Curled up in a puddle of blood was the little guy I hadn’t seen in two years who used to be so good at getting rid of things not mine.
Trying not to hit people with my briefcase, I ducked between the hub and the bub. When I saw my first ordinary policeman I tried very hard to look like somebody who had just stepped up to see what the rumpus was.
It worked.
I turned down Ninth Avenue, and got three steps into an inconspicuous but rapid lope—
“Hey, wait! Wait up there…”
I recognized the voice (after two years, coming at me just like that, I recognized it) but kept going.
“Wait! It’s me, Hawk!”
And I stopped.
You haven’t heard his name before in this story; Maud mentioned the Hawk, who is a multi-millionaire racketeer basing his operations on a part of Mars I’ve never been (though he has his claws sunk to the spurs in illegalities throughout the system) and somebody else entirely.

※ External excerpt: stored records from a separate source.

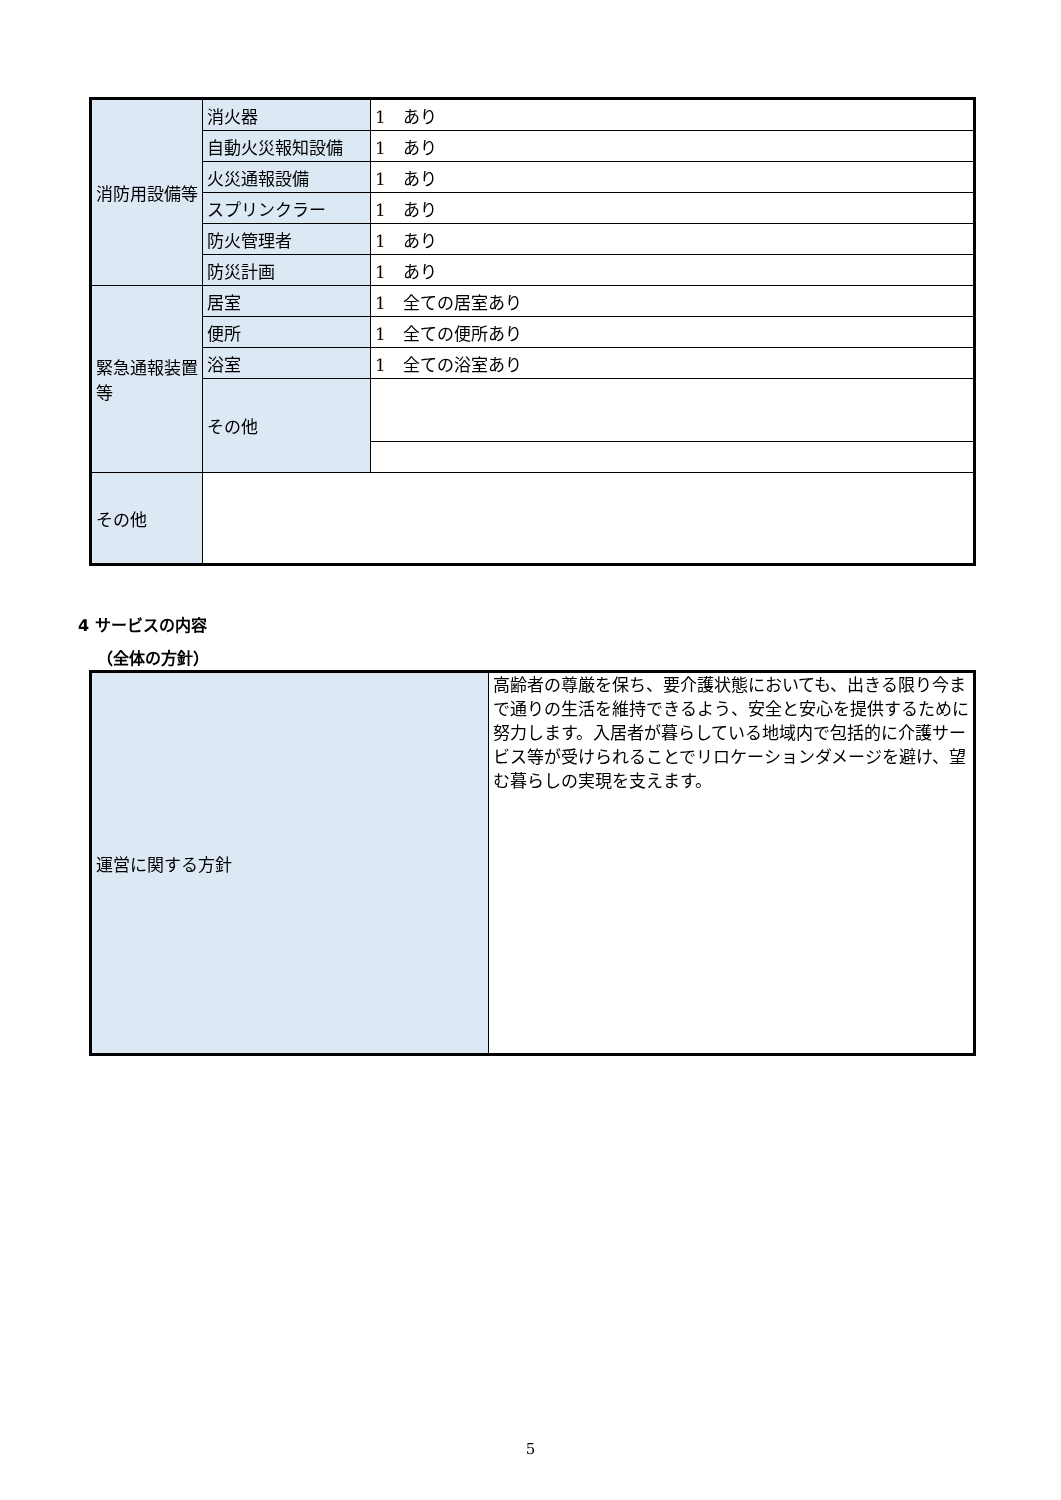| 消防用設備等 | 消火器 | 1 あり |
| | 自動火災報知設備 | 1 あり |
| | 火災通報設備 | 1 あり |
| | スプリンクラー | 1 あり |
| | 防火管理者 | 1 あり |
| | 防災計画 | 1 あり |
| 緊急通報装置等 | 居室 | 1 全ての居室あり |
| | 便所 | 1 全ての便所あり |
| | 浴室 | 1 全ての浴室あり |
| | その他 | |
| その他 | | |
4 サービスの内容
（全体の方針）
| 運営に関する方針 | 高齢者の尊厳を保ち、要介護状態においても、出きる限り今まで通りの生活を維持できるよう、安全と安心を提供するために努力します。入居者が暮らしている地域内で包括的に介護サービス等が受けられることでリロケーションダメージを避け、望む暮らしの実現を支えます。 |
5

I took three steps back towards the doorway.
A boy’s laugh there: “Oh, man. You look like you just did something you shouldn’t.”
“Hawk?” I asked the shadow.
He was still the age when two years’ absence means an inch or so taller.
“You’re still hanging out around here?” I asked.
“Sometimes.”
He was an amazing kid.
“Look, Hawk, I got to get out of here.” I glanced back at the rumpus.
“Get.” He stepped down. “Can I come too?”
Funny. “Yeah.” It makes me feel very funny him asking that. “Come on.”
By the street lamp, half a block down, I saw his hair was still pale as split pine. He could have been a nasty-grimy: very dirty black denim jacket, no shirt beneath; very ripe pair of black-jeans—I mean in the dark you could tell. He went barefoot; and the only way you can tell on a dark street someone’s been going barefoot for days in New York is to know already. As we reached the corner, he grinned up at me under the street lamp and shrugged his jacket together over the welts and furrows marring his chest and belly. His eyes were very green. Do you recognize him? If by some failure of information dispersal throughout the worlds and worldlets you haven’t, walking beside me beside the Hudson was Hawk the Singer.